Para su asombro, la bruja no se dudó ni tembló cuando los seis asteri la miraron, el mundo junto con ellos, y dijeron:

—Te reconocemos formalmente como la heredera de la difunta reina Hécuba Enador y con su muerte ahora te nombramos Reina de las Brujas de Valbara.

Hypaxia inclinó la cabeza, con expresión seria. La cara de Jesiba no revelaba nada. Ni una señal de pesar o rabia por el linaje del cual se había alejado. Así que Hunt se atrevió a ver a Ruhn, quien tenía el entrecejo fruncido.

Los asteri volvieron a inspeccionar la habitación, ninguno más engreído que Rigelus, la Mano Brillante. Ese cuerpo de adolescente delgado era una burla al poder monstruoso en su interior. Como uno, los asteri continuaron:

—Pueden iniciar. Que las bendiciones de los dioses y todas las estrellas del firmamento brillen sobre ustedes.

Las cabezas se inclinaron aún más, en agradecimiento por permitirles existir en su presencia.

—Esperamos que discutan una manera de terminar esta guerra inútil.
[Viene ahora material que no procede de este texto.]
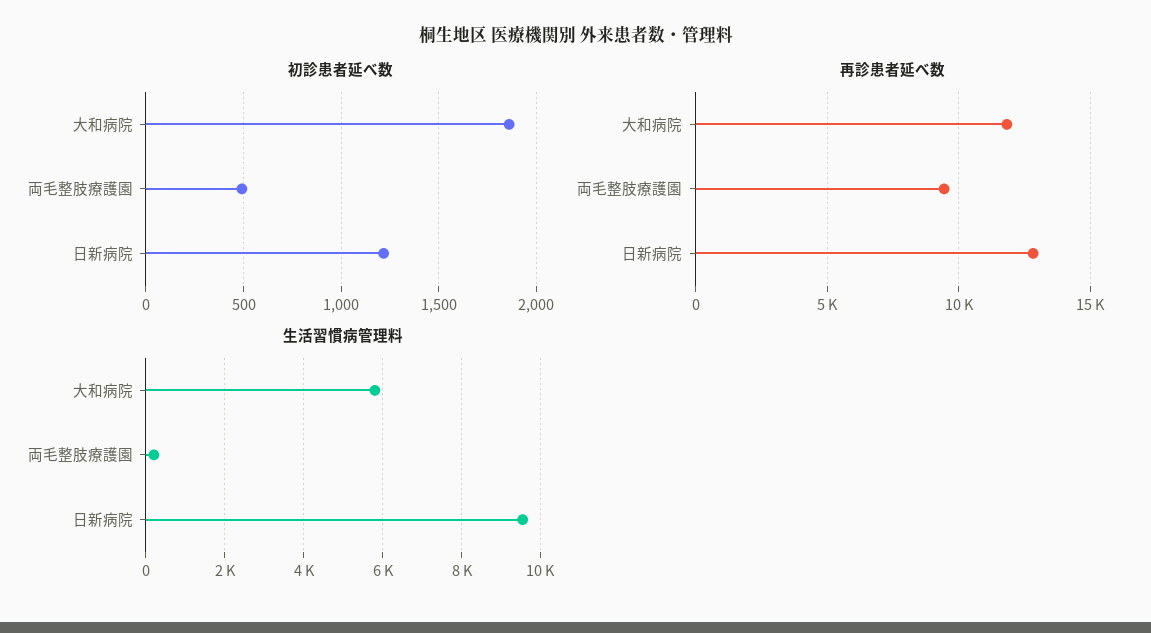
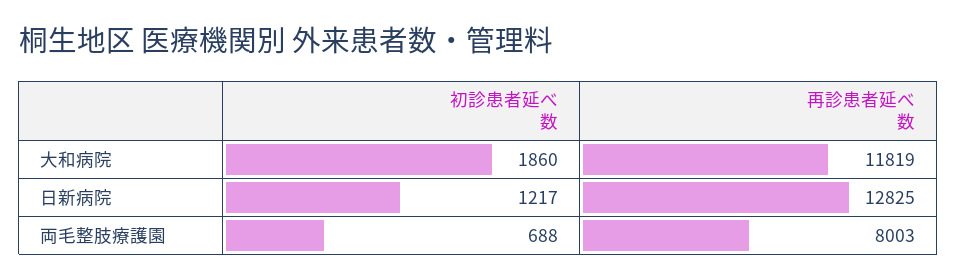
  {
    "初診患者延べ数": {
      "大和病院": 1860,
-     "両毛整肢療護園": 500,
+     "両毛整肢療護園": 688,
      "日新病院": 1217
    },
    "再診患者延べ数": {
      "大和病院": 11819,
-     "両毛整肢療護園": 9500,
+     "両毛整肢療護園": 8003,
      "日新病院": 12825
-   },
+   }
-   "生活習慣病管理料": {
-     "大和病院": 5800,
-     "両毛整肢療護園": 200,
-     "日新病院": 9600
-   }
  }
La gobernadora Sandriel demostrará ser un testigo invaluable para su destrucción —una revisión lenta y horrible de la habitación siguió a esas palabras. Y Hunt sabía que su atención estaba puesta en él cuando dijeron—: Y hay otros aquí que también podrían proporcionar su testimonio.

Había sólo un testimonio que proporcionar: que los humanos eran desperdiciados y tontos y que la guerra era su culpa, su culpa, su culpa y que tenía que terminar. Que debía evitarse a toda costa. No habría compasión por la rebelión humana, no se escucharían los problemas de los humanos. Estaba el lado vanir, el lado bueno, y ningún otro.

Hunt miró directamente a Rigelus en la pantalla central. Sintió un golpe de viento helado por el cuerpo, cortesía de Sandriel, le advirtió que apartara la mirada. Él no lo hizo. Podría haber jurado que el Líder de los asteri había sonreído. La sangre de Hunt se heló, no sólo por el viento de Sandriel, y bajó la mirada.

Este imperio se había construido para durar una eternidad. En más de quince mil años, no había caído. Esta guerra no lo derrumbaría.

Los asteri dijeron en sintonía:

—Adiós.

El público volvió a sonreír, la sonrisa de Rigelus dirigida a Hunt era la peor de todas. Las pantallas se apagaron.

Todos en la habitación, incluidos los dos gobernadores, exhalaron. Alguien vomitó, por el sonido y el olor que llegó de una esquina lejana. Y dicho y hecho, un metamorfo de leopardo salió corriendo por las puertas con la mano sobre la boca.

Micah se recargó en su silla con la mirada en la mesa de madera frente a él. Por un momento, nadie habló. Como si todos necesitaran recuperarse. Incluso Sandriel.

Luego Micah se enderezo, agitó ligeramente las alas, y declaró con voz profunda y clara:

—Declaro iniciada la Cumbre de Valbara. Todo honor a los asteri y las estrellas que poseen.

La habitación hizo eco a sus palabras, aunque no de muy buena gana. Como si todos recordaran que incluso en estas tierras al otro lado del mar de Pangera, tan lejos de los lodosos campos de batalla y el brillante palacio de cristal en una ciudad de siete colinas, incluso aquí, no había escapatoria.